Directions for this task » For this listing, the lines between the one holding "REPAIRS | $200.52 |" and the one holding "TUBES | $1,396.91 |", inclusive, must be set down exactly.

:::::

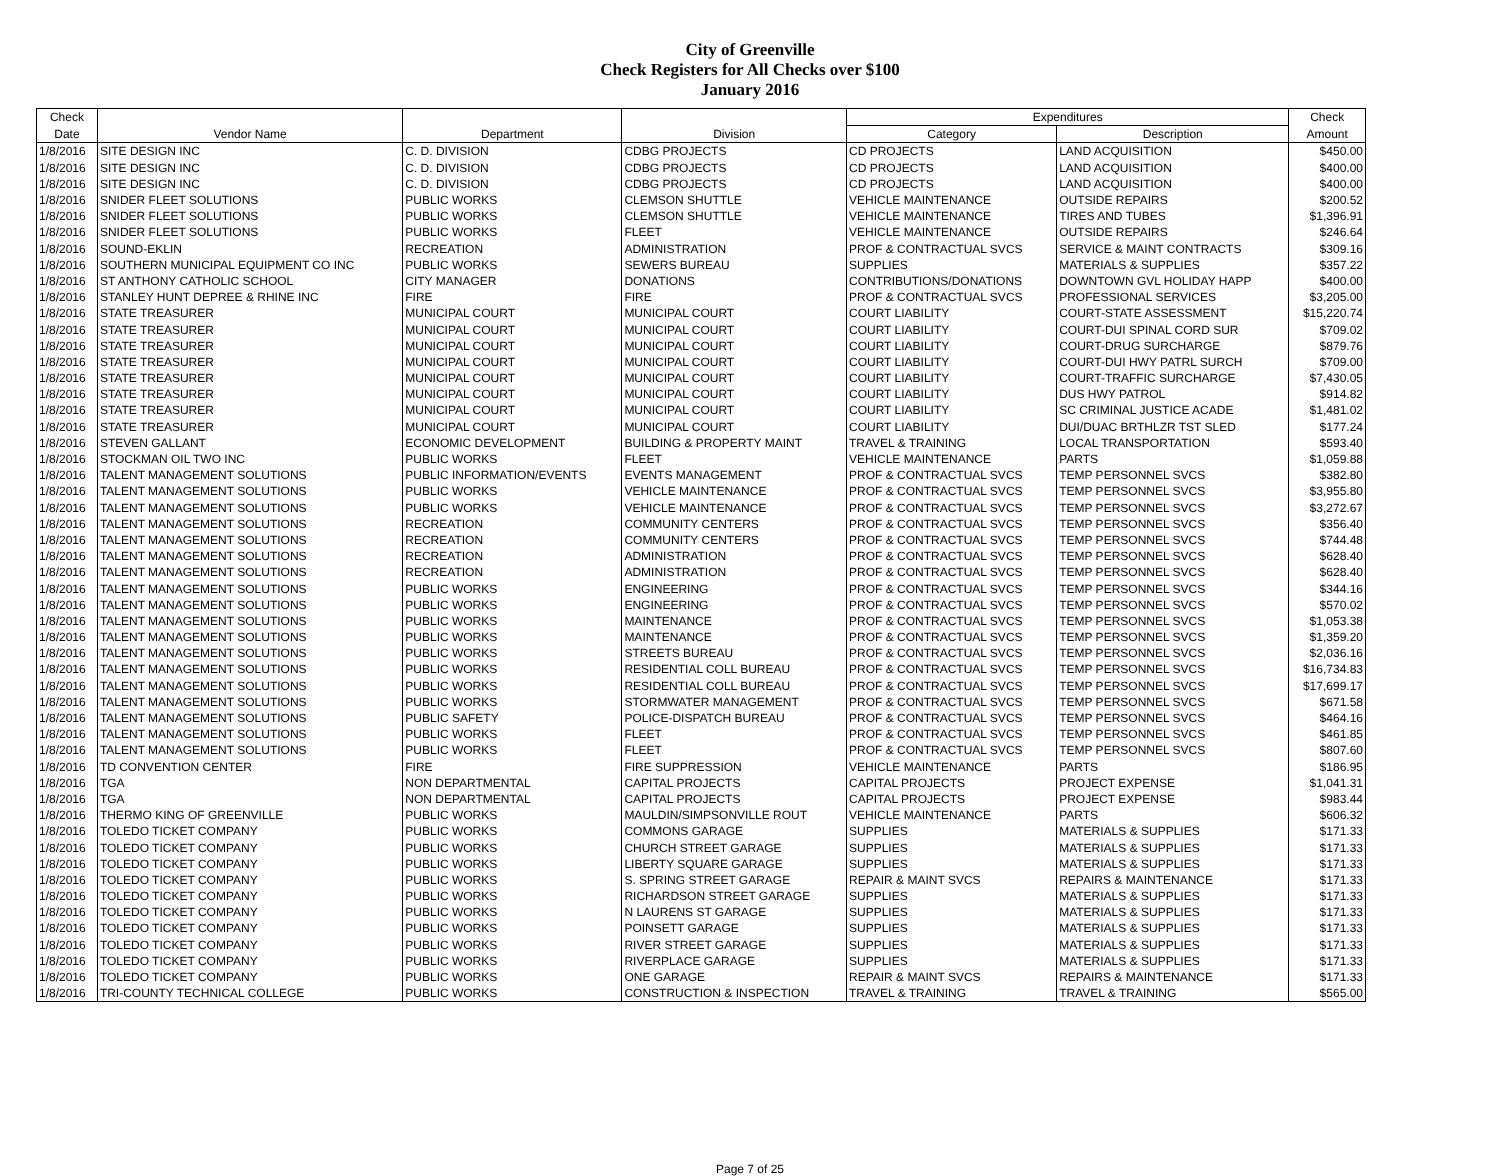City of Greenville
Check Registers for All Checks over $100
January 2016
| Check | | | | Expenditures | | Check |
| --- | --- | --- | --- | --- | --- | --- |
| Date | Vendor Name | Department | Division | Category | Description | Amount |
| 1/8/2016 | SITE DESIGN INC | C. D. DIVISION | CDBG PROJECTS | CD PROJECTS | LAND ACQUISITION | $450.00 |
| 1/8/2016 | SITE DESIGN INC | C. D. DIVISION | CDBG PROJECTS | CD PROJECTS | LAND ACQUISITION | $400.00 |
| 1/8/2016 | SITE DESIGN INC | C. D. DIVISION | CDBG PROJECTS | CD PROJECTS | LAND ACQUISITION | $400.00 |
| 1/8/2016 | SNIDER FLEET SOLUTIONS | PUBLIC WORKS | CLEMSON SHUTTLE | VEHICLE MAINTENANCE | OUTSIDE REPAIRS | $200.52 |
| 1/8/2016 | SNIDER FLEET SOLUTIONS | PUBLIC WORKS | CLEMSON SHUTTLE | VEHICLE MAINTENANCE | TIRES AND TUBES | $1,396.91 |
| 1/8/2016 | SNIDER FLEET SOLUTIONS | PUBLIC WORKS | FLEET | VEHICLE MAINTENANCE | OUTSIDE REPAIRS | $246.64 |
| 1/8/2016 | SOUND-EKLIN | RECREATION | ADMINISTRATION | PROF & CONTRACTUAL SVCS | SERVICE & MAINT CONTRACTS | $309.16 |
| 1/8/2016 | SOUTHERN MUNICIPAL EQUIPMENT CO INC | PUBLIC WORKS | SEWERS BUREAU | SUPPLIES | MATERIALS & SUPPLIES | $357.22 |
| 1/8/2016 | ST ANTHONY CATHOLIC SCHOOL | CITY MANAGER | DONATIONS | CONTRIBUTIONS/DONATIONS | DOWNTOWN GVL HOLIDAY HAPP | $400.00 |
| 1/8/2016 | STANLEY HUNT DEPREE & RHINE INC | FIRE | FIRE | PROF & CONTRACTUAL SVCS | PROFESSIONAL SERVICES | $3,205.00 |
| 1/8/2016 | STATE TREASURER | MUNICIPAL COURT | MUNICIPAL COURT | COURT LIABILITY | COURT-STATE ASSESSMENT | $15,220.74 |
| 1/8/2016 | STATE TREASURER | MUNICIPAL COURT | MUNICIPAL COURT | COURT LIABILITY | COURT-DUI SPINAL CORD SUR | $709.02 |
| 1/8/2016 | STATE TREASURER | MUNICIPAL COURT | MUNICIPAL COURT | COURT LIABILITY | COURT-DRUG SURCHARGE | $879.76 |
| 1/8/2016 | STATE TREASURER | MUNICIPAL COURT | MUNICIPAL COURT | COURT LIABILITY | COURT-DUI HWY PATRL SURCH | $709.00 |
| 1/8/2016 | STATE TREASURER | MUNICIPAL COURT | MUNICIPAL COURT | COURT LIABILITY | COURT-TRAFFIC SURCHARGE | $7,430.05 |
| 1/8/2016 | STATE TREASURER | MUNICIPAL COURT | MUNICIPAL COURT | COURT LIABILITY | DUS HWY PATROL | $914.82 |
| 1/8/2016 | STATE TREASURER | MUNICIPAL COURT | MUNICIPAL COURT | COURT LIABILITY | SC CRIMINAL JUSTICE ACADE | $1,481.02 |
| 1/8/2016 | STATE TREASURER | MUNICIPAL COURT | MUNICIPAL COURT | COURT LIABILITY | DUI/DUAC BRTHLZR TST SLED | $177.24 |
| 1/8/2016 | STEVEN GALLANT | ECONOMIC DEVELOPMENT | BUILDING & PROPERTY MAINT | TRAVEL & TRAINING | LOCAL TRANSPORTATION | $593.40 |
| 1/8/2016 | STOCKMAN OIL TWO INC | PUBLIC WORKS | FLEET | VEHICLE MAINTENANCE | PARTS | $1,059.88 |
| 1/8/2016 | TALENT MANAGEMENT SOLUTIONS | PUBLIC INFORMATION/EVENTS | EVENTS MANAGEMENT | PROF & CONTRACTUAL SVCS | TEMP PERSONNEL SVCS | $382.80 |
| 1/8/2016 | TALENT MANAGEMENT SOLUTIONS | PUBLIC WORKS | VEHICLE MAINTENANCE | PROF & CONTRACTUAL SVCS | TEMP PERSONNEL SVCS | $3,955.80 |
| 1/8/2016 | TALENT MANAGEMENT SOLUTIONS | PUBLIC WORKS | VEHICLE MAINTENANCE | PROF & CONTRACTUAL SVCS | TEMP PERSONNEL SVCS | $3,272.67 |
| 1/8/2016 | TALENT MANAGEMENT SOLUTIONS | RECREATION | COMMUNITY CENTERS | PROF & CONTRACTUAL SVCS | TEMP PERSONNEL SVCS | $356.40 |
| 1/8/2016 | TALENT MANAGEMENT SOLUTIONS | RECREATION | COMMUNITY CENTERS | PROF & CONTRACTUAL SVCS | TEMP PERSONNEL SVCS | $744.48 |
| 1/8/2016 | TALENT MANAGEMENT SOLUTIONS | RECREATION | ADMINISTRATION | PROF & CONTRACTUAL SVCS | TEMP PERSONNEL SVCS | $628.40 |
| 1/8/2016 | TALENT MANAGEMENT SOLUTIONS | RECREATION | ADMINISTRATION | PROF & CONTRACTUAL SVCS | TEMP PERSONNEL SVCS | $628.40 |
| 1/8/2016 | TALENT MANAGEMENT SOLUTIONS | PUBLIC WORKS | ENGINEERING | PROF & CONTRACTUAL SVCS | TEMP PERSONNEL SVCS | $344.16 |
| 1/8/2016 | TALENT MANAGEMENT SOLUTIONS | PUBLIC WORKS | ENGINEERING | PROF & CONTRACTUAL SVCS | TEMP PERSONNEL SVCS | $570.02 |
| 1/8/2016 | TALENT MANAGEMENT SOLUTIONS | PUBLIC WORKS | MAINTENANCE | PROF & CONTRACTUAL SVCS | TEMP PERSONNEL SVCS | $1,053.38 |
| 1/8/2016 | TALENT MANAGEMENT SOLUTIONS | PUBLIC WORKS | MAINTENANCE | PROF & CONTRACTUAL SVCS | TEMP PERSONNEL SVCS | $1,359.20 |
| 1/8/2016 | TALENT MANAGEMENT SOLUTIONS | PUBLIC WORKS | STREETS BUREAU | PROF & CONTRACTUAL SVCS | TEMP PERSONNEL SVCS | $2,036.16 |
| 1/8/2016 | TALENT MANAGEMENT SOLUTIONS | PUBLIC WORKS | RESIDENTIAL COLL BUREAU | PROF & CONTRACTUAL SVCS | TEMP PERSONNEL SVCS | $16,734.83 |
| 1/8/2016 | TALENT MANAGEMENT SOLUTIONS | PUBLIC WORKS | RESIDENTIAL COLL BUREAU | PROF & CONTRACTUAL SVCS | TEMP PERSONNEL SVCS | $17,699.17 |
| 1/8/2016 | TALENT MANAGEMENT SOLUTIONS | PUBLIC WORKS | STORMWATER MANAGEMENT | PROF & CONTRACTUAL SVCS | TEMP PERSONNEL SVCS | $671.58 |
| 1/8/2016 | TALENT MANAGEMENT SOLUTIONS | PUBLIC SAFETY | POLICE-DISPATCH BUREAU | PROF & CONTRACTUAL SVCS | TEMP PERSONNEL SVCS | $464.16 |
| 1/8/2016 | TALENT MANAGEMENT SOLUTIONS | PUBLIC WORKS | FLEET | PROF & CONTRACTUAL SVCS | TEMP PERSONNEL SVCS | $461.85 |
| 1/8/2016 | TALENT MANAGEMENT SOLUTIONS | PUBLIC WORKS | FLEET | PROF & CONTRACTUAL SVCS | TEMP PERSONNEL SVCS | $807.60 |
| 1/8/2016 | TD CONVENTION CENTER | FIRE | FIRE SUPPRESSION | VEHICLE MAINTENANCE | PARTS | $186.95 |
| 1/8/2016 | TGA | NON DEPARTMENTAL | CAPITAL PROJECTS | CAPITAL PROJECTS | PROJECT EXPENSE | $1,041.31 |
| 1/8/2016 | TGA | NON DEPARTMENTAL | CAPITAL PROJECTS | CAPITAL PROJECTS | PROJECT EXPENSE | $983.44 |
| 1/8/2016 | THERMO KING OF GREENVILLE | PUBLIC WORKS | MAULDIN/SIMPSONVILLE ROUT | VEHICLE MAINTENANCE | PARTS | $606.32 |
| 1/8/2016 | TOLEDO TICKET COMPANY | PUBLIC WORKS | COMMONS GARAGE | SUPPLIES | MATERIALS & SUPPLIES | $171.33 |
| 1/8/2016 | TOLEDO TICKET COMPANY | PUBLIC WORKS | CHURCH STREET GARAGE | SUPPLIES | MATERIALS & SUPPLIES | $171.33 |
| 1/8/2016 | TOLEDO TICKET COMPANY | PUBLIC WORKS | LIBERTY SQUARE GARAGE | SUPPLIES | MATERIALS & SUPPLIES | $171.33 |
| 1/8/2016 | TOLEDO TICKET COMPANY | PUBLIC WORKS | S. SPRING STREET GARAGE | REPAIR & MAINT SVCS | REPAIRS & MAINTENANCE | $171.33 |
| 1/8/2016 | TOLEDO TICKET COMPANY | PUBLIC WORKS | RICHARDSON STREET GARAGE | SUPPLIES | MATERIALS & SUPPLIES | $171.33 |
| 1/8/2016 | TOLEDO TICKET COMPANY | PUBLIC WORKS | N LAURENS ST GARAGE | SUPPLIES | MATERIALS & SUPPLIES | $171.33 |
| 1/8/2016 | TOLEDO TICKET COMPANY | PUBLIC WORKS | POINSETT GARAGE | SUPPLIES | MATERIALS & SUPPLIES | $171.33 |
| 1/8/2016 | TOLEDO TICKET COMPANY | PUBLIC WORKS | RIVER STREET GARAGE | SUPPLIES | MATERIALS & SUPPLIES | $171.33 |
| 1/8/2016 | TOLEDO TICKET COMPANY | PUBLIC WORKS | RIVERPLACE GARAGE | SUPPLIES | MATERIALS & SUPPLIES | $171.33 |
| 1/8/2016 | TOLEDO TICKET COMPANY | PUBLIC WORKS | ONE GARAGE | REPAIR & MAINT SVCS | REPAIRS & MAINTENANCE | $171.33 |
| 1/8/2016 | TRI-COUNTY TECHNICAL COLLEGE | PUBLIC WORKS | CONSTRUCTION & INSPECTION | TRAVEL & TRAINING | TRAVEL & TRAINING | $565.00 |
Page 7 of 25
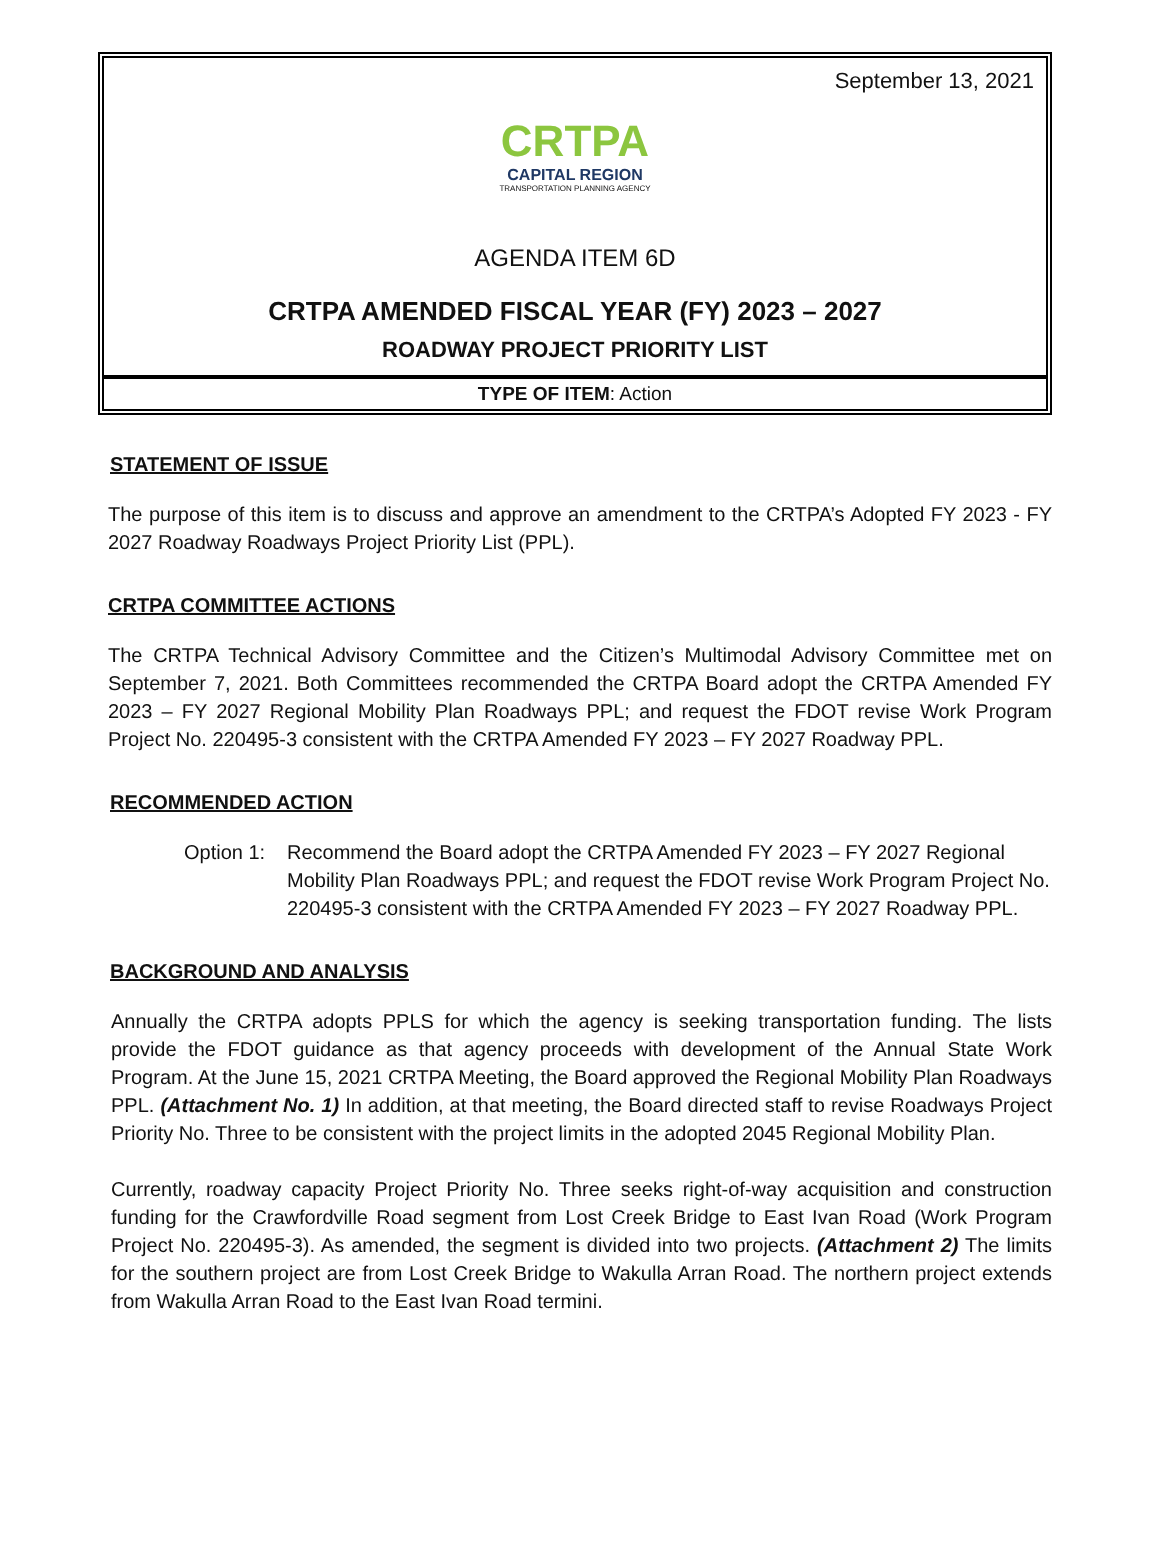September 13, 2021
CRTPA
CAPITAL REGION
TRANSPORTATION PLANNING AGENCY
AGENDA ITEM 6D
CRTPA AMENDED FISCAL YEAR (FY) 2023 – 2027
ROADWAY PROJECT PRIORITY LIST
TYPE OF ITEM: Action
STATEMENT OF ISSUE
The purpose of this item is to discuss and approve an amendment to the CRTPA’s Adopted FY 2023 - FY 2027 Roadway Roadways Project Priority List (PPL).
CRTPA COMMITTEE ACTIONS
The CRTPA Technical Advisory Committee and the Citizen’s Multimodal Advisory Committee met on September 7, 2021. Both Committees recommended the CRTPA Board adopt the CRTPA Amended FY 2023 – FY 2027 Regional Mobility Plan Roadways PPL; and request the FDOT revise Work Program Project No. 220495-3 consistent with the CRTPA Amended FY 2023 – FY 2027 Roadway PPL.
RECOMMENDED ACTION
Option 1:
Recommend the Board adopt the CRTPA Amended FY 2023 – FY 2027 Regional Mobility Plan Roadways PPL; and request the FDOT revise Work Program Project No. 220495-3 consistent with the CRTPA Amended FY 2023 – FY 2027 Roadway PPL.
BACKGROUND AND ANALYSIS
Annually the CRTPA adopts PPLS for which the agency is seeking transportation funding. The lists provide the FDOT guidance as that agency proceeds with development of the Annual State Work Program. At the June 15, 2021 CRTPA Meeting, the Board approved the Regional Mobility Plan Roadways PPL. (Attachment No. 1) In addition, at that meeting, the Board directed staff to revise Roadways Project Priority No. Three to be consistent with the project limits in the adopted 2045 Regional Mobility Plan.
Currently, roadway capacity Project Priority No. Three seeks right-of-way acquisition and construction funding for the Crawfordville Road segment from Lost Creek Bridge to East Ivan Road (Work Program Project No. 220495-3). As amended, the segment is divided into two projects. (Attachment 2) The limits for the southern project are from Lost Creek Bridge to Wakulla Arran Road. The northern project extends from Wakulla Arran Road to the East Ivan Road termini.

:::::

Solution for this problem »
| 1/8/2016 | SNIDER FLEET SOLUTIONS | PUBLIC WORKS | CLEMSON SHUTTLE | VEHICLE MAINTENANCE | OUTSIDE REPAIRS | $200.52 |
| 1/8/2016 | SNIDER FLEET SOLUTIONS | PUBLIC WORKS | CLEMSON SHUTTLE | VEHICLE MAINTENANCE | TIRES AND TUBES | $1,396.91 |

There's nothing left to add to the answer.